Despite this disadvantage, Farrow’s results in the recent northern winter were close to what they were before the injury, even with his foot not being able to move.
Then he met Dr Larissa Trease, a doctor on the Australian Winter Team, at the Sochi test event in February this year.
“I looked at all the sliders when they came through Sochi and the team physio told me about John’s fascinating injury,” Dr Trease said.
“It’s a huge injury and he was still having troubles with it. I come from a background in Paralympic sports and there is a group of people that work there in sport aids. When I saw John and saw him using his own home-made braces we talked about different materials, because he kept breaking them. I said that we should get him to see the specialist and get a proper brace made.”
Farrow has since met with Certified Orthotist Bernard Badorrek who has fitted him with an orthotic to help lift his affected left foot.
Additionally, nearly two years after the injury, the nerve is starting to show signs of repair.

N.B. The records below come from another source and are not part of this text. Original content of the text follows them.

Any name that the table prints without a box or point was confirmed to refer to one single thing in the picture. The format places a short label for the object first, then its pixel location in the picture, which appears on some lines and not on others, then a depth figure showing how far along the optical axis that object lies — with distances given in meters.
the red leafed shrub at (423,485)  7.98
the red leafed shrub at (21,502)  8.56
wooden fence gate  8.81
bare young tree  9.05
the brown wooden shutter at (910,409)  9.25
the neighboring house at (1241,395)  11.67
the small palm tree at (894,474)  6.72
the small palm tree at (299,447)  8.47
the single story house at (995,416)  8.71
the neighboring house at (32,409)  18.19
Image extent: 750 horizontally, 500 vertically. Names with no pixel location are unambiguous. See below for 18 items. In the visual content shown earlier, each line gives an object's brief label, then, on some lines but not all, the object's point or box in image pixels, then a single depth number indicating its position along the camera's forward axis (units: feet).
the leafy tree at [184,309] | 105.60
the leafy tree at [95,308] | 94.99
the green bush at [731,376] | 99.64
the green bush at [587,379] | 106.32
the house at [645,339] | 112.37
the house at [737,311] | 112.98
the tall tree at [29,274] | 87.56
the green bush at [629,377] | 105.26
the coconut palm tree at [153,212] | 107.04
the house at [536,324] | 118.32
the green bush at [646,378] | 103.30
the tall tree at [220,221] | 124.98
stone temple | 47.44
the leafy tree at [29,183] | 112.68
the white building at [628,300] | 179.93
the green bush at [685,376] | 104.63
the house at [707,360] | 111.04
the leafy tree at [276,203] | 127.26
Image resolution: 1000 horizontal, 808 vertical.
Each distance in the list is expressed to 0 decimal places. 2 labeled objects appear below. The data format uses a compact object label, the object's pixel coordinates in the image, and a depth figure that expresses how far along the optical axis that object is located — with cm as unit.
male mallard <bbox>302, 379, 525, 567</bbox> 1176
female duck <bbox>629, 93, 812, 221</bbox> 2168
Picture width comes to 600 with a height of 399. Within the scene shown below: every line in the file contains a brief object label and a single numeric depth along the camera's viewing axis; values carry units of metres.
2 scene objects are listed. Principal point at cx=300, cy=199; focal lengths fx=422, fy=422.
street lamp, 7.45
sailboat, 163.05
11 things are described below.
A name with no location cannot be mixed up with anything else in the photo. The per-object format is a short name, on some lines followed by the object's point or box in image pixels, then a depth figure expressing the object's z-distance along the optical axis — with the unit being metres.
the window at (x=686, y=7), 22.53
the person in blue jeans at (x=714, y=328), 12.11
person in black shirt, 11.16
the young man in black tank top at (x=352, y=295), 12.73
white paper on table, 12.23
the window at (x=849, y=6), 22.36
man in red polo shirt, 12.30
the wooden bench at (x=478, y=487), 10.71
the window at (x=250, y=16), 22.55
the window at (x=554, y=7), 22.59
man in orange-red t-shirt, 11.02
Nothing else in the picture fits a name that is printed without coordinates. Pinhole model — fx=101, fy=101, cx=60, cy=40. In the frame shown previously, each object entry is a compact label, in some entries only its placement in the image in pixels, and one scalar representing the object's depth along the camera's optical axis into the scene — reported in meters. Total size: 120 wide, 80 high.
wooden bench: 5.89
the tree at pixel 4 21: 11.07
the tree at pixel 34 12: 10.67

“I have flickers in my toes and I can lift my foot against gravity. I have gone from walking around with a floppy foot for 19 months to having some signs of hope that it might come back,” Farrow said.
“I am looking forward to hopefully being 100 per cent by Sochi and definitely coming back strong for the next four years towards Korea,” he said of the 2018 Winter Olympics in PyeongChang.
Now back in Sydney preparing for the Olympic selection events, Farrow will spend the next five months combining strength and conditioning work in the gym, running and a variety of cross training activities.
“Downhill mountain biking, riding my motor bike – even go-karting, these are all key to my training,” Farrow explained.
“Once you are on the sled, you are on a vehicle that you have to take round corners, pick lines, choose apexes. It’s like a Formula One race – you need to stay focused and do as fast a time as possible.”
Australia hopes to qualify two men and three women in skeleton for the Sochi 2014 Winter Olympics which take place in Russia from 7 – 23 February 2014.